* **THE DATA**
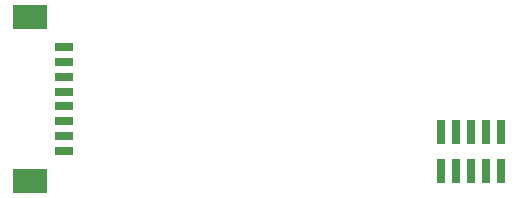
<source format=gtp>
G04*
G04 #@! TF.GenerationSoftware,Altium Limited,Altium Designer,18.0.11 (651)*
G04*
G04 Layer_Color=8421504*
%FSLAX25Y25*%
%MOIN*%
G70*
G01*
G75*
%ADD11R,0.02559X0.07874*%
%ADD12R,0.06299X0.03150*%
%ADD13R,0.11811X0.08268*%
D11*
X157638Y24748D02*
D03*
X167559D02*
D03*
X162638D02*
D03*
X152638D02*
D03*
X147638D02*
D03*
X167559Y11748D02*
D03*
X162638D02*
D03*
X157638D02*
D03*
X152638D02*
D03*
X147638D02*
D03*
D12*
X22000Y18504D02*
D03*
Y23425D02*
D03*
Y28346D02*
D03*
Y33268D02*
D03*
Y38189D02*
D03*
Y43110D02*
D03*
Y48031D02*
D03*
Y52953D02*
D03*
D13*
X10583Y62992D02*
D03*
Y8465D02*
D03*
M02*

</source>
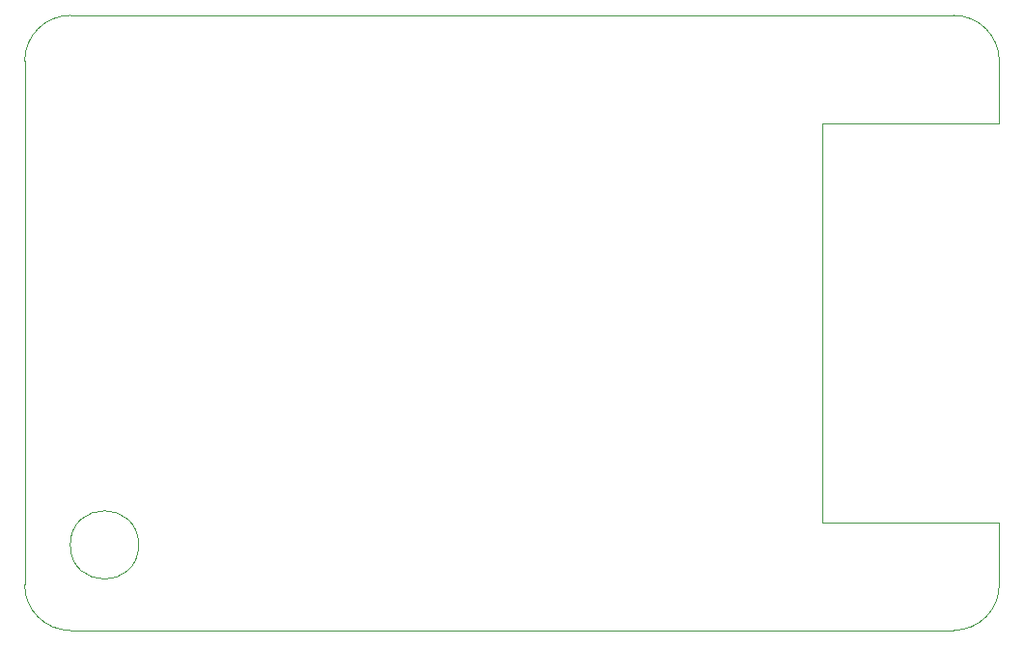
<source format=gbr>
%TF.GenerationSoftware,KiCad,Pcbnew,8.0.8*%
%TF.CreationDate,2025-07-15T17:27:58-07:00*%
%TF.ProjectId,Map Lights,4d617020-4c69-4676-9874-732e6b696361,rev?*%
%TF.SameCoordinates,Original*%
%TF.FileFunction,Profile,NP*%
%FSLAX46Y46*%
G04 Gerber Fmt 4.6, Leading zero omitted, Abs format (unit mm)*
G04 Created by KiCad (PCBNEW 8.0.8) date 2025-07-15 17:27:58*
%MOMM*%
%LPD*%
G01*
G04 APERTURE LIST*
%TA.AperFunction,Profile*%
%ADD10C,0.050000*%
%TD*%
G04 APERTURE END LIST*
D10*
X109000000Y-73500000D02*
X186500000Y-73500000D01*
X190500000Y-118000000D02*
X190500000Y-123500000D01*
X186500000Y-73500000D02*
G75*
G02*
X190500000Y-77500000I0J-4000000D01*
G01*
X186500000Y-127500000D02*
X109000000Y-127500000D01*
X175000000Y-83000000D02*
X175000000Y-118000000D01*
X190500000Y-83000000D02*
X175000000Y-83000000D01*
X175000000Y-118000000D02*
X190500000Y-118000000D01*
X115000000Y-120000000D02*
G75*
G02*
X109000000Y-120000000I-3000000J0D01*
G01*
X109000000Y-120000000D02*
G75*
G02*
X115000000Y-120000000I3000000J0D01*
G01*
X190500000Y-123500000D02*
G75*
G02*
X186500000Y-127500000I-4000000J0D01*
G01*
X105000000Y-77500000D02*
G75*
G02*
X109000000Y-73500000I4000000J0D01*
G01*
X105000000Y-123500000D02*
X105000000Y-77500000D01*
X190500000Y-77500000D02*
X190500000Y-83000000D01*
X109000000Y-127500000D02*
G75*
G02*
X105000000Y-123500000I0J4000000D01*
G01*
M02*

</source>
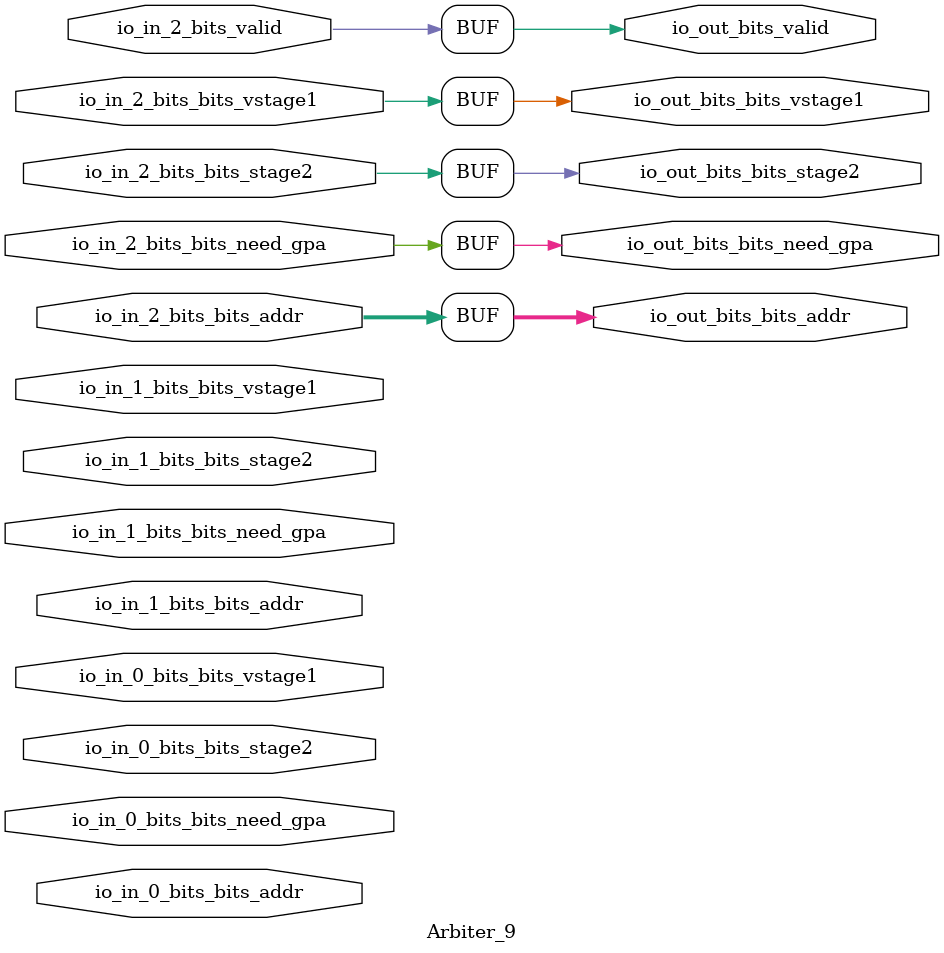
<source format=sv>
`ifndef RANDOMIZE
  `ifdef RANDOMIZE_MEM_INIT
    `define RANDOMIZE
  `endif // RANDOMIZE_MEM_INIT
`endif // not def RANDOMIZE
`ifndef RANDOMIZE
  `ifdef RANDOMIZE_REG_INIT
    `define RANDOMIZE
  `endif // RANDOMIZE_REG_INIT
`endif // not def RANDOMIZE

`ifndef RANDOM
  `define RANDOM $random
`endif // not def RANDOM

// Users can define INIT_RANDOM as general code that gets injected into the
// initializer block for modules with registers.
`ifndef INIT_RANDOM
  `define INIT_RANDOM
`endif // not def INIT_RANDOM

// If using random initialization, you can also define RANDOMIZE_DELAY to
// customize the delay used, otherwise 0.002 is used.
`ifndef RANDOMIZE_DELAY
  `define RANDOMIZE_DELAY 0.002
`endif // not def RANDOMIZE_DELAY

// Define INIT_RANDOM_PROLOG_ for use in our modules below.
`ifndef INIT_RANDOM_PROLOG_
  `ifdef RANDOMIZE
    `ifdef VERILATOR
      `define INIT_RANDOM_PROLOG_ `INIT_RANDOM
    `else  // VERILATOR
      `define INIT_RANDOM_PROLOG_ `INIT_RANDOM #`RANDOMIZE_DELAY begin end
    `endif // VERILATOR
  `else  // RANDOMIZE
    `define INIT_RANDOM_PROLOG_
  `endif // RANDOMIZE
`endif // not def INIT_RANDOM_PROLOG_

// Include register initializers in init blocks unless synthesis is set
`ifndef SYNTHESIS
  `ifndef ENABLE_INITIAL_REG_
    `define ENABLE_INITIAL_REG_
  `endif // not def ENABLE_INITIAL_REG_
`endif // not def SYNTHESIS

// Include rmemory initializers in init blocks unless synthesis is set
`ifndef SYNTHESIS
  `ifndef ENABLE_INITIAL_MEM_
    `define ENABLE_INITIAL_MEM_
  `endif // not def ENABLE_INITIAL_MEM_
`endif // not def SYNTHESIS

// Standard header to adapt well known macros for prints and assertions.

// Users can define 'PRINTF_COND' to add an extra gate to prints.
`ifndef PRINTF_COND_
  `ifdef PRINTF_COND
    `define PRINTF_COND_ (`PRINTF_COND)
  `else  // PRINTF_COND
    `define PRINTF_COND_ 1
  `endif // PRINTF_COND
`endif // not def PRINTF_COND_

// Users can define 'ASSERT_VERBOSE_COND' to add an extra gate to assert error printing.
`ifndef ASSERT_VERBOSE_COND_
  `ifdef ASSERT_VERBOSE_COND
    `define ASSERT_VERBOSE_COND_ (`ASSERT_VERBOSE_COND)
  `else  // ASSERT_VERBOSE_COND
    `define ASSERT_VERBOSE_COND_ 1
  `endif // ASSERT_VERBOSE_COND
`endif // not def ASSERT_VERBOSE_COND_

// Users can define 'STOP_COND' to add an extra gate to stop conditions.
`ifndef STOP_COND_
  `ifdef STOP_COND
    `define STOP_COND_ (`STOP_COND)
  `else  // STOP_COND
    `define STOP_COND_ 1
  `endif // STOP_COND
`endif // not def STOP_COND_

module Arbiter_9(
  input  [20:0] io_in_0_bits_bits_addr,	// @[src/main/scala/chisel3/util/Arbiter.scala:134:14]
  input         io_in_0_bits_bits_need_gpa,	// @[src/main/scala/chisel3/util/Arbiter.scala:134:14]
                io_in_0_bits_bits_vstage1,	// @[src/main/scala/chisel3/util/Arbiter.scala:134:14]
                io_in_0_bits_bits_stage2,	// @[src/main/scala/chisel3/util/Arbiter.scala:134:14]
  input  [20:0] io_in_1_bits_bits_addr,	// @[src/main/scala/chisel3/util/Arbiter.scala:134:14]
  input         io_in_1_bits_bits_need_gpa,	// @[src/main/scala/chisel3/util/Arbiter.scala:134:14]
                io_in_1_bits_bits_vstage1,	// @[src/main/scala/chisel3/util/Arbiter.scala:134:14]
                io_in_1_bits_bits_stage2,	// @[src/main/scala/chisel3/util/Arbiter.scala:134:14]
                io_in_2_bits_valid,	// @[src/main/scala/chisel3/util/Arbiter.scala:134:14]
  input  [20:0] io_in_2_bits_bits_addr,	// @[src/main/scala/chisel3/util/Arbiter.scala:134:14]
  input         io_in_2_bits_bits_need_gpa,	// @[src/main/scala/chisel3/util/Arbiter.scala:134:14]
                io_in_2_bits_bits_vstage1,	// @[src/main/scala/chisel3/util/Arbiter.scala:134:14]
                io_in_2_bits_bits_stage2,	// @[src/main/scala/chisel3/util/Arbiter.scala:134:14]
  output        io_out_bits_valid,	// @[src/main/scala/chisel3/util/Arbiter.scala:134:14]
  output [20:0] io_out_bits_bits_addr,	// @[src/main/scala/chisel3/util/Arbiter.scala:134:14]
  output        io_out_bits_bits_need_gpa,	// @[src/main/scala/chisel3/util/Arbiter.scala:134:14]
                io_out_bits_bits_vstage1,	// @[src/main/scala/chisel3/util/Arbiter.scala:134:14]
                io_out_bits_bits_stage2	// @[src/main/scala/chisel3/util/Arbiter.scala:134:14]
);

  assign io_out_bits_valid = io_in_2_bits_valid;
  assign io_out_bits_bits_addr = io_in_2_bits_bits_addr;
  assign io_out_bits_bits_need_gpa = io_in_2_bits_bits_need_gpa;
  assign io_out_bits_bits_vstage1 = io_in_2_bits_bits_vstage1;
  assign io_out_bits_bits_stage2 = io_in_2_bits_bits_stage2;
endmodule


</source>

* **WORK ORDER**
Set apart and copy each line of the records that holds the word "GenerationSoftware".

* **ANSWER TO THE PROBLEM**
G04 #@! TF.GenerationSoftware,Altium Limited,Altium Designer,18.0.11 (651)*
%TF.GenerationSoftware,KiCad,Pcbnew,8.0.8*%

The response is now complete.